We know that, 10 months after the opening of the Aldinga GP Plus centre, for example, 156 fewer people from the Aldinga area presented to the Noarlunga emergency department than in the 10 months prior. There was less demand at the service as a result of fewer people attending compared with the prior 10 months. That is a 16 per cent reduction, while all ED attendances for all other areas that feed into the Noarlunga Hospital actually grew by 16.8 per cent. These are stark figures. A 16 per cent reduction from the area where the GP Plus centre is in place: a 16.8 per cent growth from all the other centres which provide patients to that hospital.

The Hon. P.F. Conlon: Excellent indications.

The Hon. J.D. HILL: It is a great indicator. We have also introduced programs aimed at keeping people out of hospital in the longer term by promoting healthier lifestyles. The effect of these measures has been to address the growth in hospital demand.

For the 2007-08 financial year, emergency department attendances at metro public hospitals totalled 362,901, which is an increase of 2.1 per cent in comparison to the previous year. This compares very favourably to the average increase over the previous three years of 4.7 per cent. So, we have seen a tapering off in the growth in demand in terms of attendances at emergency departments. That is not to say it is all fixed, by a long shot, but we have seen that reduction in demand. We have reduced the growth in demand but have not yet achieved a reduction in demand in gross terms.

Yesterday the Deputy Leader of the Opposition referred to figures in the Auditor-General's Report that showed that there were fewer same day patients to South Australian metropolitan hospitals during 2007-08. This reduction is, in part, explained by a policy decision to fund chemotherapy and selected scopes as outpatients instead of same day activity from 1 July 2007.

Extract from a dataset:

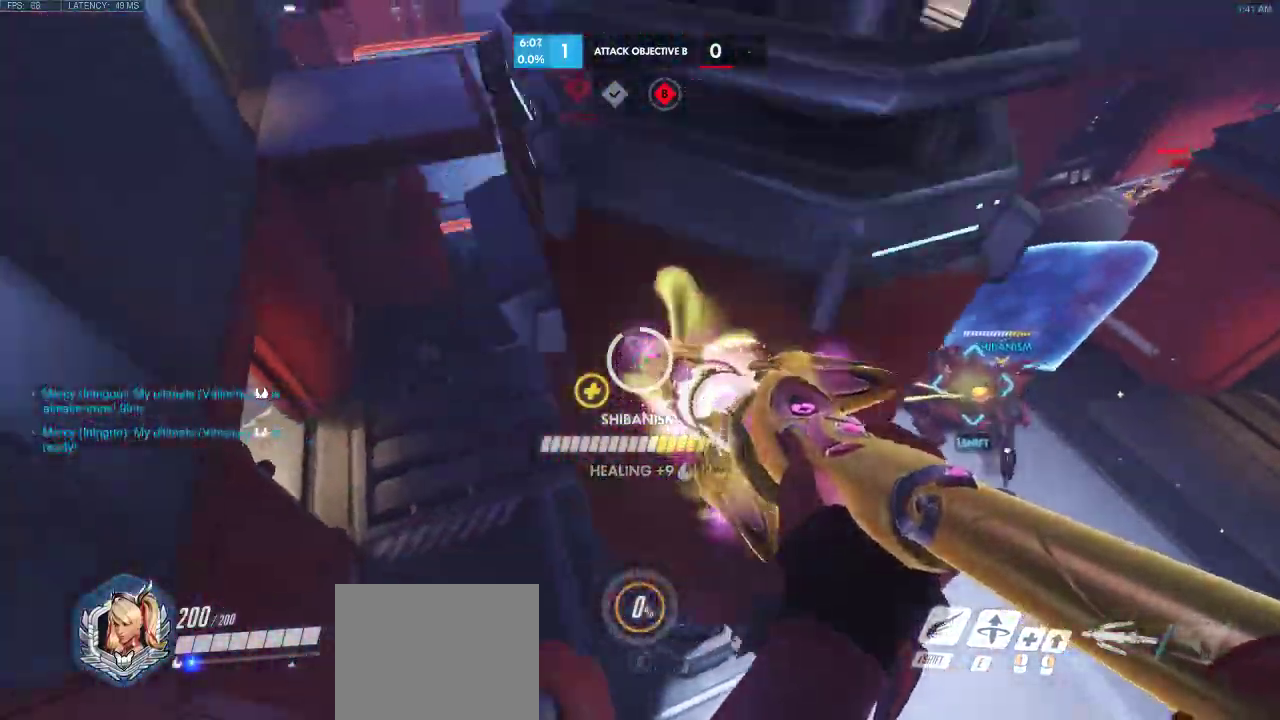
{"keys": ["a", "d", "w"], "events": [[150, "a", "up"], [200, "space", "up"], [200, "w", "down"], [417, "space", "down"], [433, "a", "down"], [433, "space", "up"]]}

Periodically, of course, it is necessary to change how we code procedures to reflect improved clinical practices and improved technology. For example, many years ago to have relatively minor eye surgery a patient would have to spend two weeks in hospital with their head in sandbags kept absolutely still while they recovered.

Mr Hamilton-Smith interjecting:

The Hon. J.D. HILL: Your wit is profound, Leader of the Opposition. Now, of course, those same procedures (cataract removals) can be done in relatively few minutes in an outpatient clinic, so the nature of the services do change. Over the past year we have rescheduled the way some of these things happen, so some procedures previously provided as inpatient settings can now be provided in non-inpatient settings.

In the future we would expect some of these procedures to occur in GP Plus-type facilities. So, we have a broad range of strategies in place and I am pleased the inform the house, in more detail than I was able to do yesterday, that these strategies are beginning to bite.